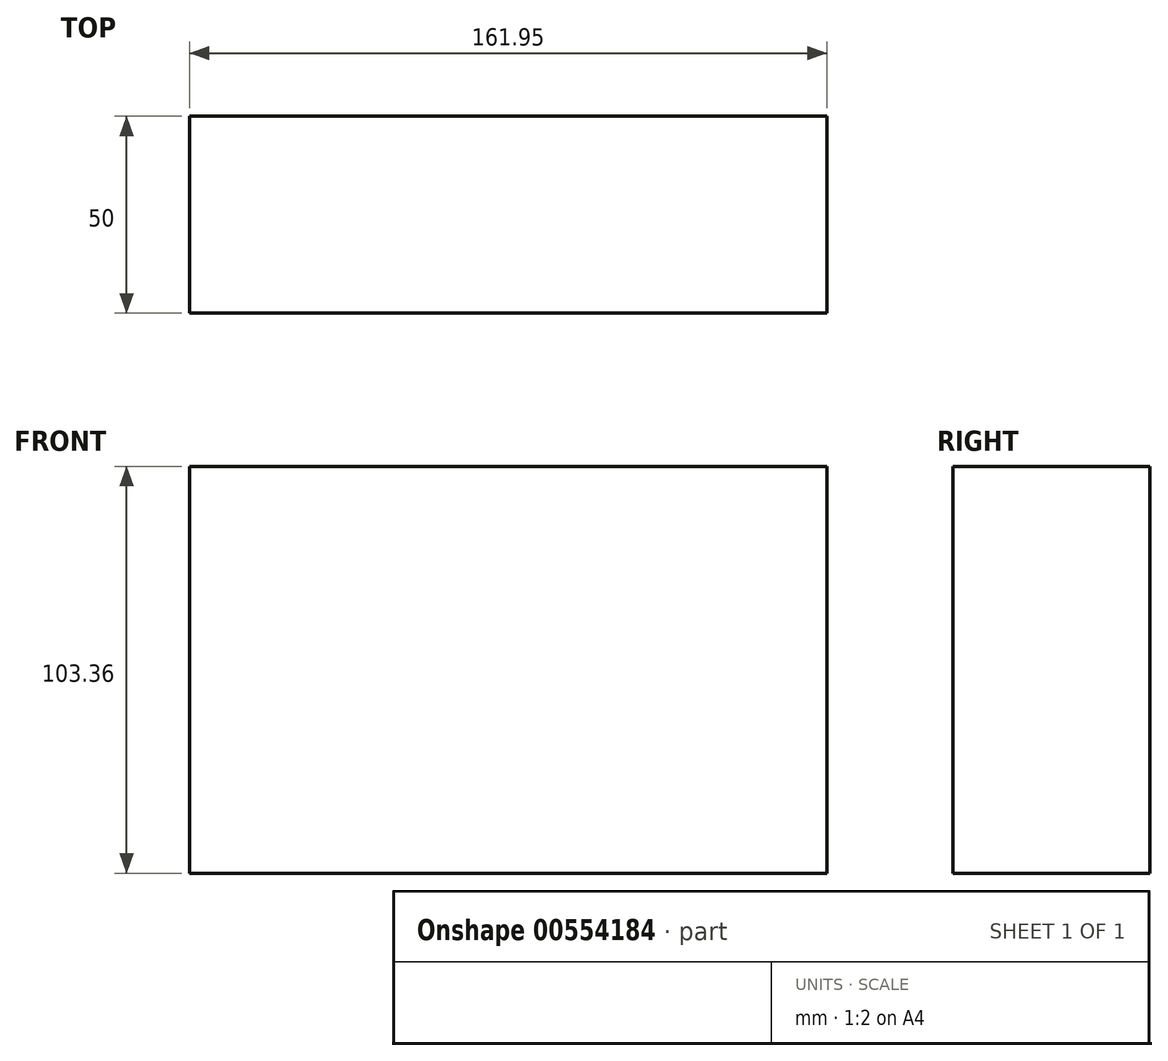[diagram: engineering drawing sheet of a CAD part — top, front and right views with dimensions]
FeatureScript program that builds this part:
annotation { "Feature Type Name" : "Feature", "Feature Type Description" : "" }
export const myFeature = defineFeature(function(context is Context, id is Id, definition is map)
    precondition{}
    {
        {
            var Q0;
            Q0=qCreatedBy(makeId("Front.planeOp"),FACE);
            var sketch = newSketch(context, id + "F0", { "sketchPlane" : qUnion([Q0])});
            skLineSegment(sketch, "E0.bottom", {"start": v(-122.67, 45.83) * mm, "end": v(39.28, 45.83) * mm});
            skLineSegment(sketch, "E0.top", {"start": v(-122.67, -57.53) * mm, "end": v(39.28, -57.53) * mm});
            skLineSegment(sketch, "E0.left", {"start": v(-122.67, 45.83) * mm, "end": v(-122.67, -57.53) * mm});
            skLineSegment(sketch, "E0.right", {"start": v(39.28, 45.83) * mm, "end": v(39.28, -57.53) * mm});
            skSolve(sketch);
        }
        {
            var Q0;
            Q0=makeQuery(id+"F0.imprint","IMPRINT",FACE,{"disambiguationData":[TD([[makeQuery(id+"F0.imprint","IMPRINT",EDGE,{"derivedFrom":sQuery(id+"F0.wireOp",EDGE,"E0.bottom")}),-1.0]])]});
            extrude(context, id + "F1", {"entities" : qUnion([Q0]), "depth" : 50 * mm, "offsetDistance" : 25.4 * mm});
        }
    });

**********

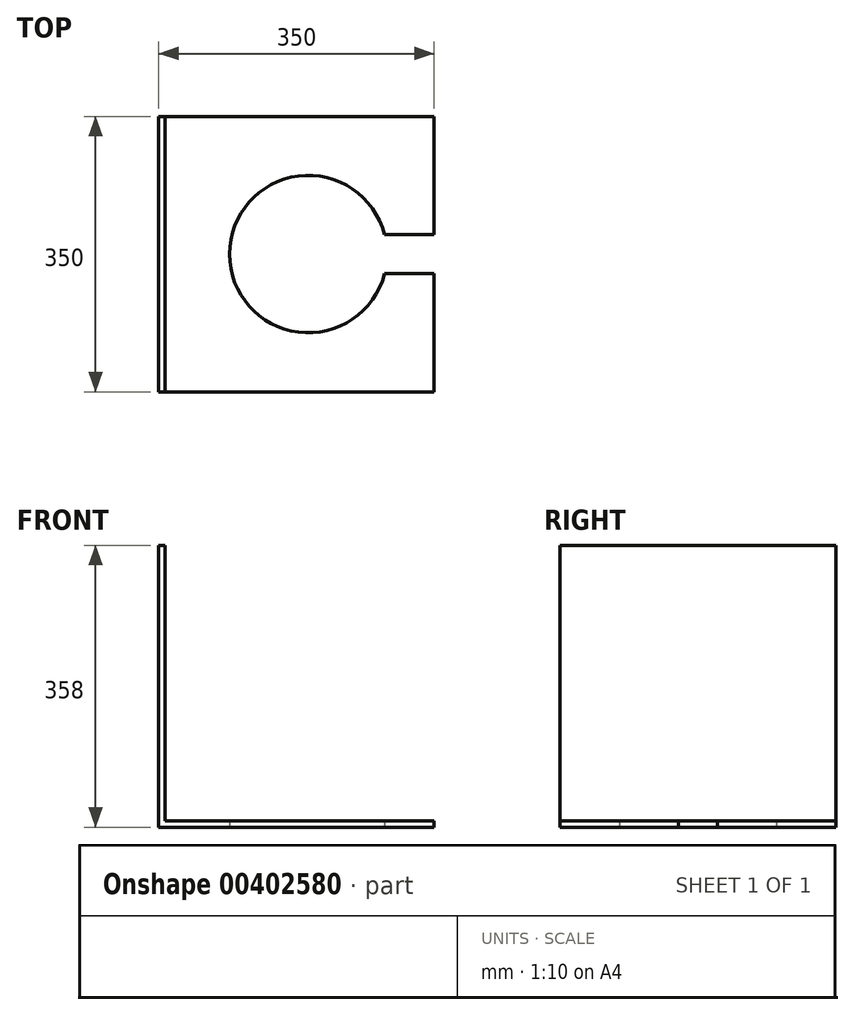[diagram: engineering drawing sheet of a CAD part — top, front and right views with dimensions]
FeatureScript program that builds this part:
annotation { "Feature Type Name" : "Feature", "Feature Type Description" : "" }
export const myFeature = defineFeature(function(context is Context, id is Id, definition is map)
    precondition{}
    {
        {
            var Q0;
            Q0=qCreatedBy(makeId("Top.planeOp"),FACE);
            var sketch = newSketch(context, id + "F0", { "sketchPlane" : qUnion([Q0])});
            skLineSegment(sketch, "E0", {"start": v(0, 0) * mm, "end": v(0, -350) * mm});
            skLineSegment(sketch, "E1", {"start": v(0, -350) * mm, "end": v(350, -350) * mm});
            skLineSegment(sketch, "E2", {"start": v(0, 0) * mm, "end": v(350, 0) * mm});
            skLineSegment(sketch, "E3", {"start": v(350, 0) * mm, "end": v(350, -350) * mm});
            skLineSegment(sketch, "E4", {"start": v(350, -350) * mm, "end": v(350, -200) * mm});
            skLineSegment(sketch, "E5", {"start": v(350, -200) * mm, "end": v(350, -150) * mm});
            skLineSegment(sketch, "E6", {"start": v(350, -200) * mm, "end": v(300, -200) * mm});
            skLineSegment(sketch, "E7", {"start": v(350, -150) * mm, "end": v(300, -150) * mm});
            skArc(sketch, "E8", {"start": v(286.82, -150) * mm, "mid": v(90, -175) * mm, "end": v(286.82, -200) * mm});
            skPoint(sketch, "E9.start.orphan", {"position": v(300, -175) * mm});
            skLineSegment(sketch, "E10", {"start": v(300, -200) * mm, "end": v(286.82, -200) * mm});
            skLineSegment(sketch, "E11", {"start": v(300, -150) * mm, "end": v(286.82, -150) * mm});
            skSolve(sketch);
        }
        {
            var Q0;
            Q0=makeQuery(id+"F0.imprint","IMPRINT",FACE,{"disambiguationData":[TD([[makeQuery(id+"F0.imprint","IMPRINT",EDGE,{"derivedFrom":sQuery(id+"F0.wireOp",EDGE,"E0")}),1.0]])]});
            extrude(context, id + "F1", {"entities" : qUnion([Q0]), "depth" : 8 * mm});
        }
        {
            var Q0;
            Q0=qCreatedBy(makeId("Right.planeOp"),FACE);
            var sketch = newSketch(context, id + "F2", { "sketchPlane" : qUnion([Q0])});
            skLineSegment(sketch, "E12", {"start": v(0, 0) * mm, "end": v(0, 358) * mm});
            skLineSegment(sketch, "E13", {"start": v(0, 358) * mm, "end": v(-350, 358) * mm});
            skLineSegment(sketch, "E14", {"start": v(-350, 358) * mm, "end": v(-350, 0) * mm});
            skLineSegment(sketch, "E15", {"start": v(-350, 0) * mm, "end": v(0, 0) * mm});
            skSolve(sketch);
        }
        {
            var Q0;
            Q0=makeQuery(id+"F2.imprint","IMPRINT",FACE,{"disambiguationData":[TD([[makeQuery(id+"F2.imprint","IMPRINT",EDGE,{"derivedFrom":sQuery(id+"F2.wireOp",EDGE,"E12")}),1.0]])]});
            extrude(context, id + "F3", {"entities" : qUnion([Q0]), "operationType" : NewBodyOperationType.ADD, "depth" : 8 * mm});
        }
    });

**********

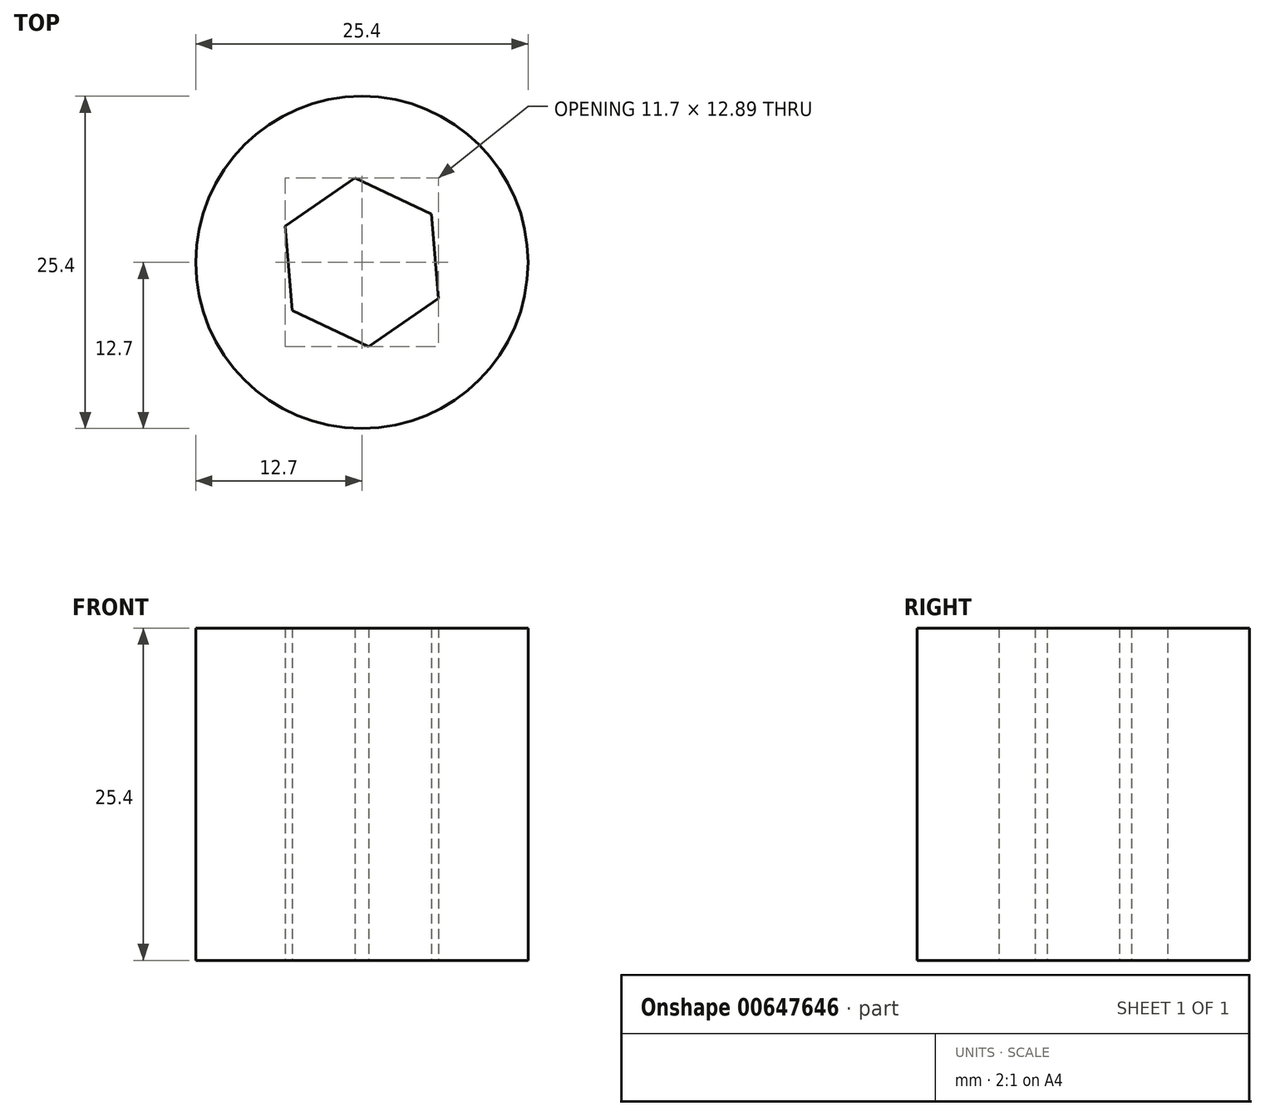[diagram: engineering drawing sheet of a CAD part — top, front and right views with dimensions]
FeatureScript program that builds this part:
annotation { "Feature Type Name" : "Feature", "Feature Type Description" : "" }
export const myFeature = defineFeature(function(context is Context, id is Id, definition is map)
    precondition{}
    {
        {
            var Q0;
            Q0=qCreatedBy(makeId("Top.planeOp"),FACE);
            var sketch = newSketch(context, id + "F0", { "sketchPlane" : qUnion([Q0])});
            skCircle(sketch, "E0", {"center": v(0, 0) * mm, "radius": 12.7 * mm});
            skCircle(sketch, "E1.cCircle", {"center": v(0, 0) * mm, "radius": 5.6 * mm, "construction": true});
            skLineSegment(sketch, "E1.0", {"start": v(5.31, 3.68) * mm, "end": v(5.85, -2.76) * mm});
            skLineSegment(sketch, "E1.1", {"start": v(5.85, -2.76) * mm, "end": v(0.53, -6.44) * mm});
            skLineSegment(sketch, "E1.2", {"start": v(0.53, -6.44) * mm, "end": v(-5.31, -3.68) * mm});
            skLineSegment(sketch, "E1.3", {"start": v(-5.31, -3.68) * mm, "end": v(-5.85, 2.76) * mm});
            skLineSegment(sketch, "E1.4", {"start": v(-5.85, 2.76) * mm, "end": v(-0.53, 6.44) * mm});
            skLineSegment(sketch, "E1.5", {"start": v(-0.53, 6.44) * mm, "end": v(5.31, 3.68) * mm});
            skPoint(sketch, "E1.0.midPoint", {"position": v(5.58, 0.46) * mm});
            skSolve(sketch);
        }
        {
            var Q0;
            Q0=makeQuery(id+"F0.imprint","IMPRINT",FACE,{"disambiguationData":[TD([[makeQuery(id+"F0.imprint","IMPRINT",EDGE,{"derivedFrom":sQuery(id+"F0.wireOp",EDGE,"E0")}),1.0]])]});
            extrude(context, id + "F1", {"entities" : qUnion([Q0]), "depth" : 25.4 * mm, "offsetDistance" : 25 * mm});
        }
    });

**********

WRITTEN TASK.
Count the lines in the entries above that contain the string "skPoint", treating uppercase and lowercase letters as different, and give only the number.

OUTPUT FOR THIS EXERCISE.
2